Goal.
Turn the material starting at the line containing "name author: L." and ending at the line containing "locality: 1 mile SE of Lowhill, Lehigh County" into a two-column CSV with the columns field and value. Give one row per line, put each entry in its own quoted field, and replace any line breaks with spaces.

Entries provided.
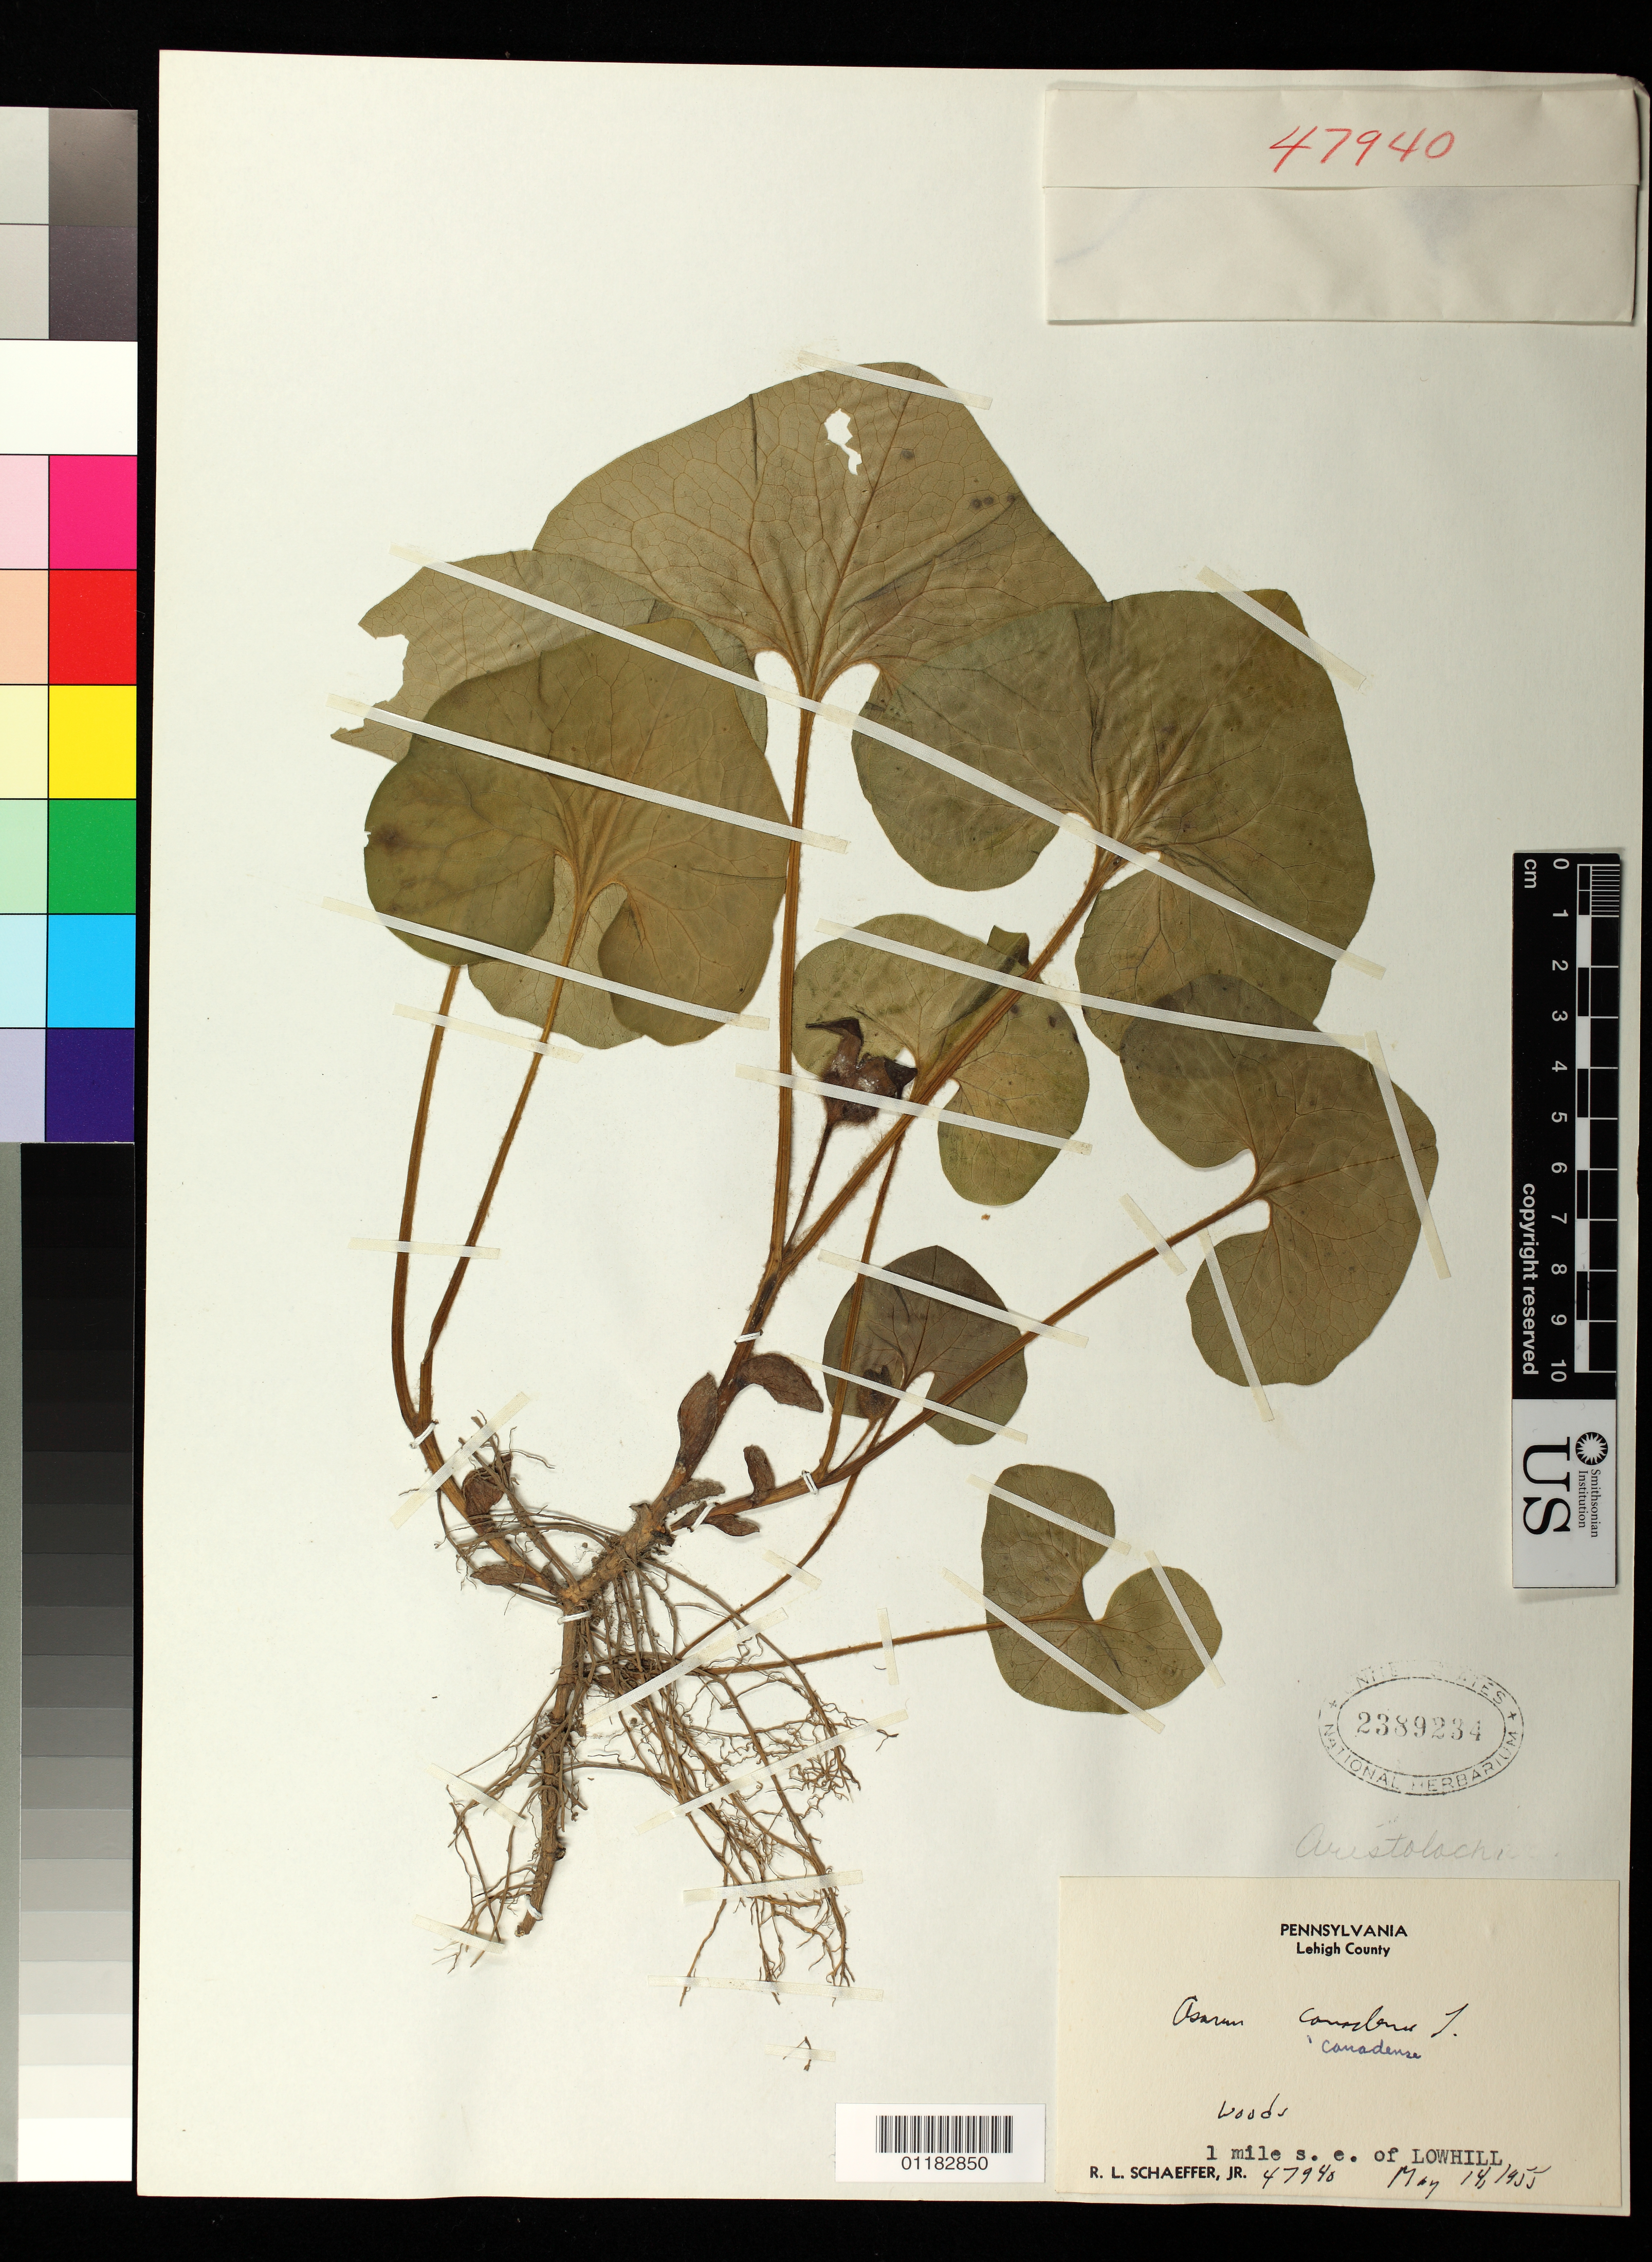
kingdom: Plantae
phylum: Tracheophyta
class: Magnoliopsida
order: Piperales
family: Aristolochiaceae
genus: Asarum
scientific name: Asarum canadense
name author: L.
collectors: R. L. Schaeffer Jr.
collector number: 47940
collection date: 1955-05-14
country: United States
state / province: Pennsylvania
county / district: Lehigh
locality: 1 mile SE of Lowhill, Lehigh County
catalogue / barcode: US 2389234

...

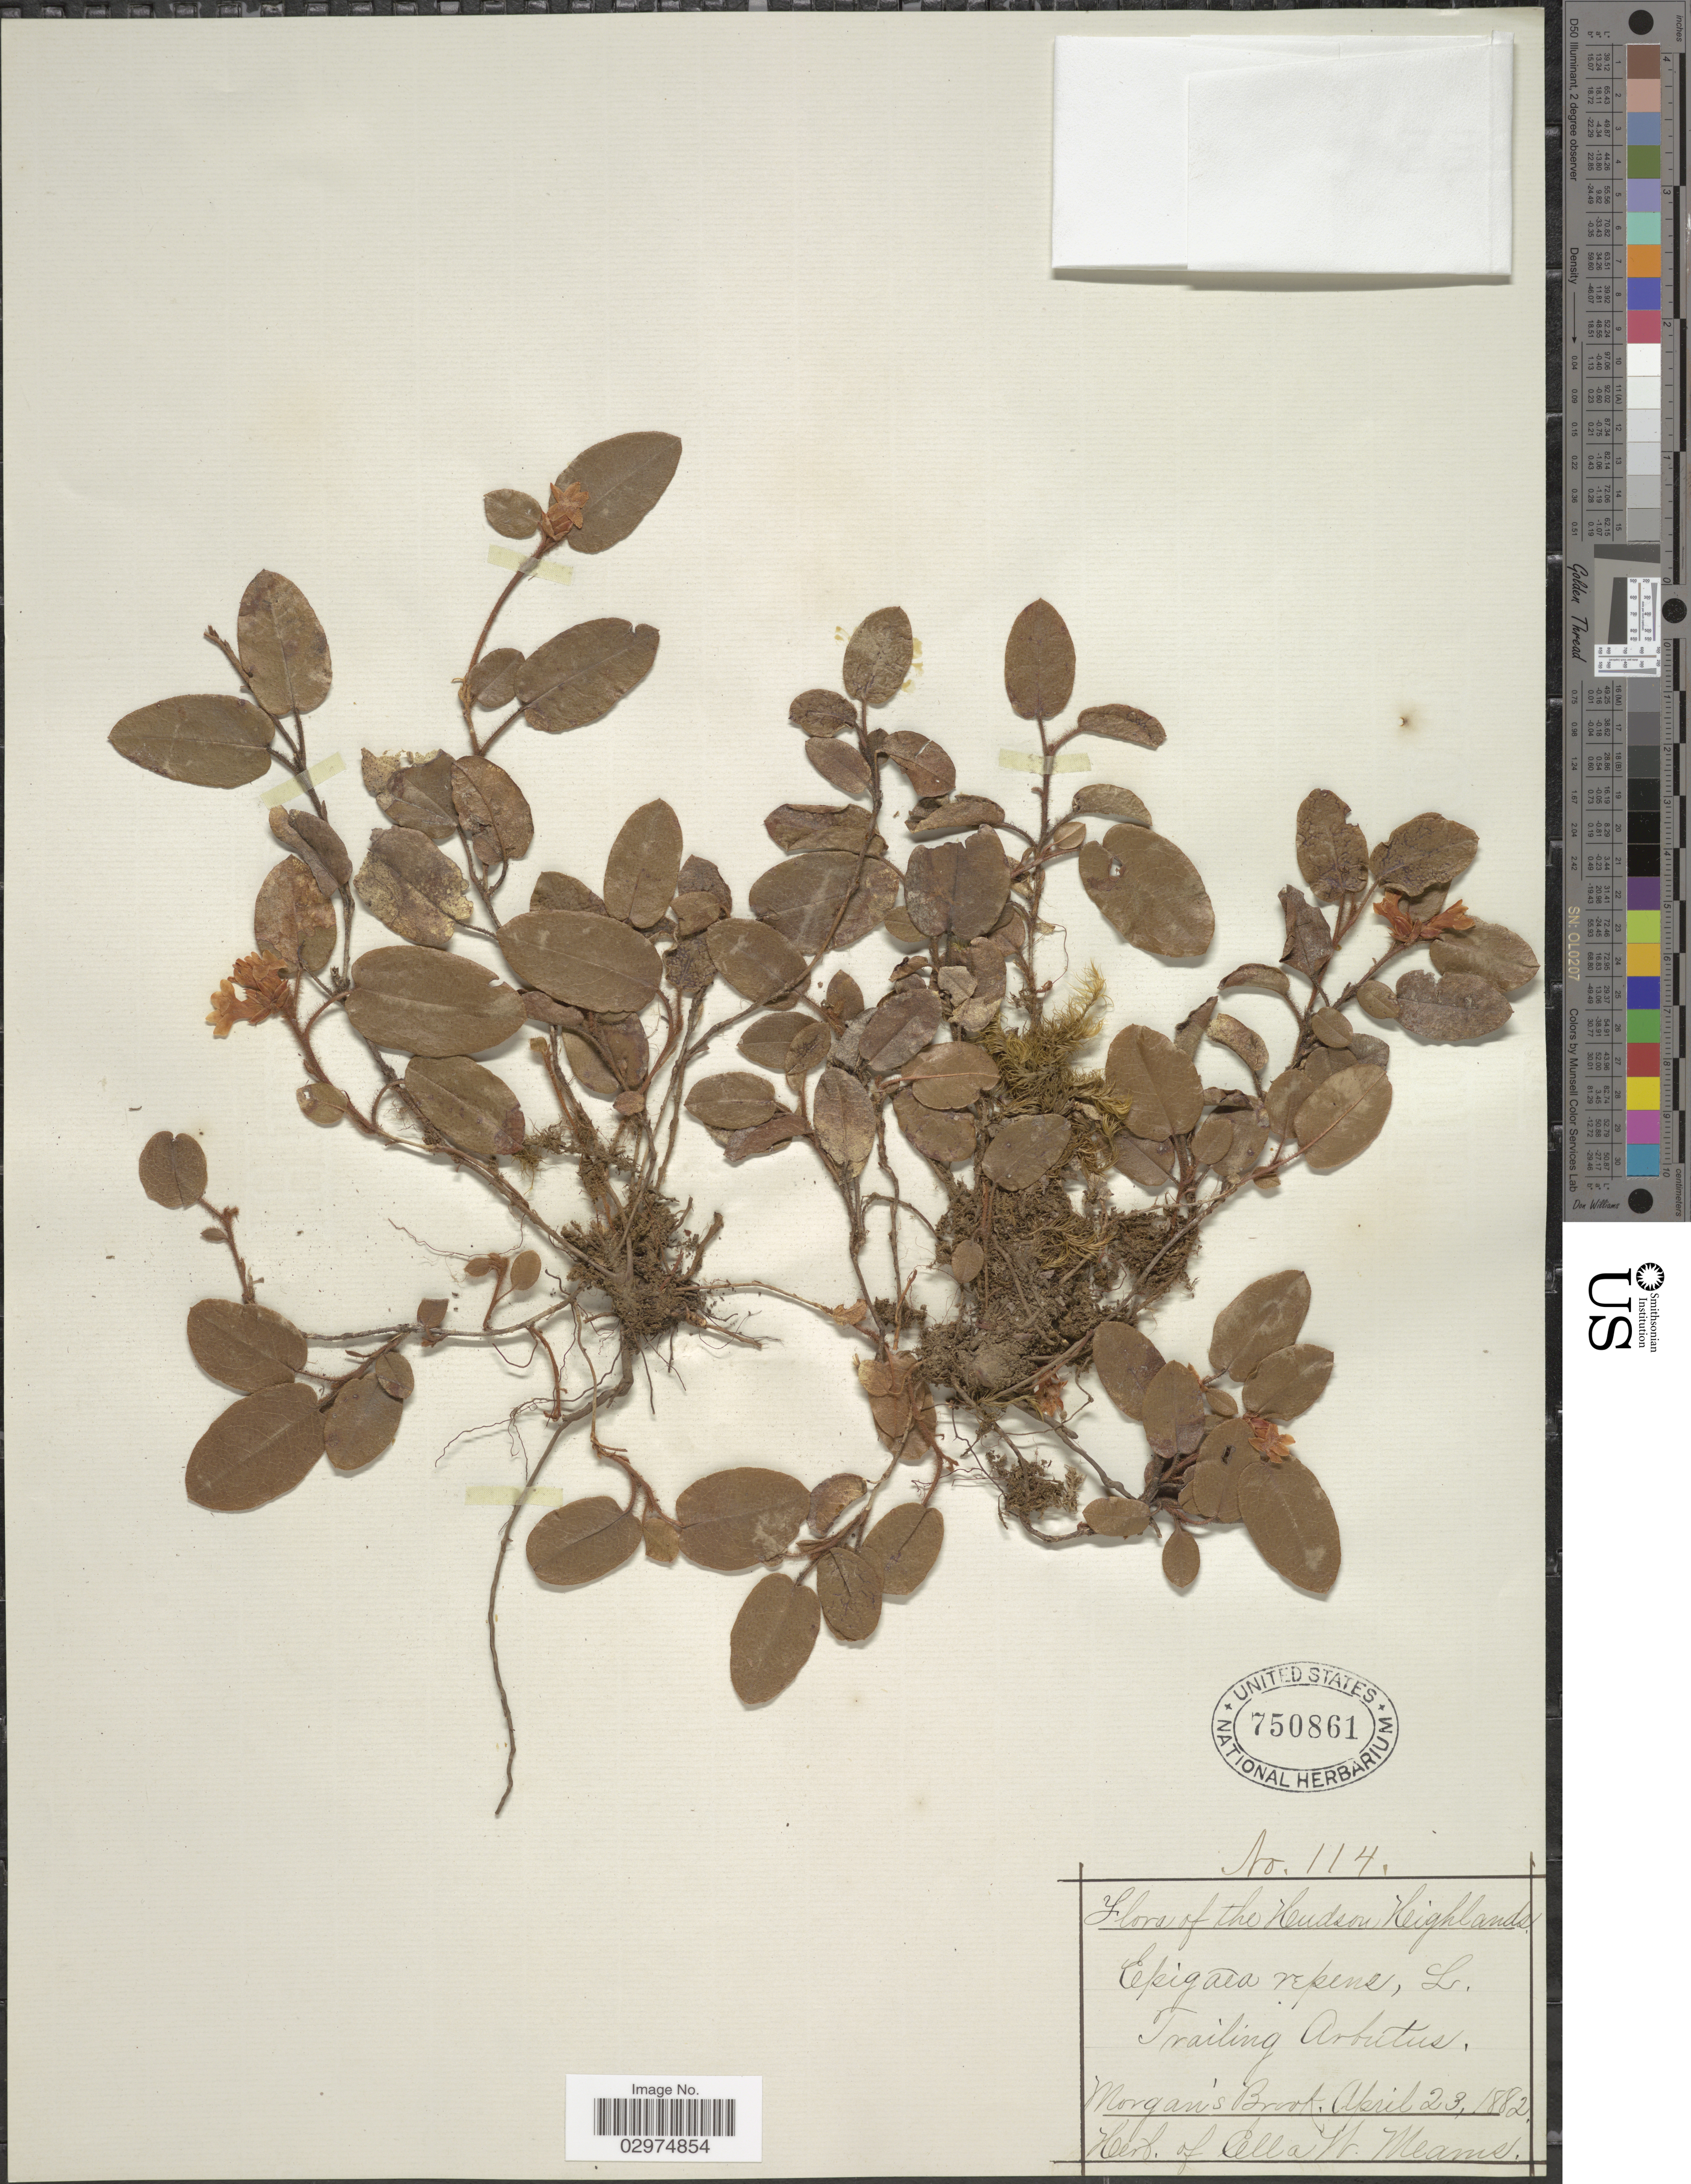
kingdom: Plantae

Solution below.
field,value
"name author:","L."
"collectors:","R. L. Schaeffer Jr."
"collector number:","47940"
"collection date:","1955-05-14"
"country:","United States"
"state / province:","Pennsylvania"
"county / district:","Lehigh"
"locality:","1 mile SE of Lowhill, Lehigh County"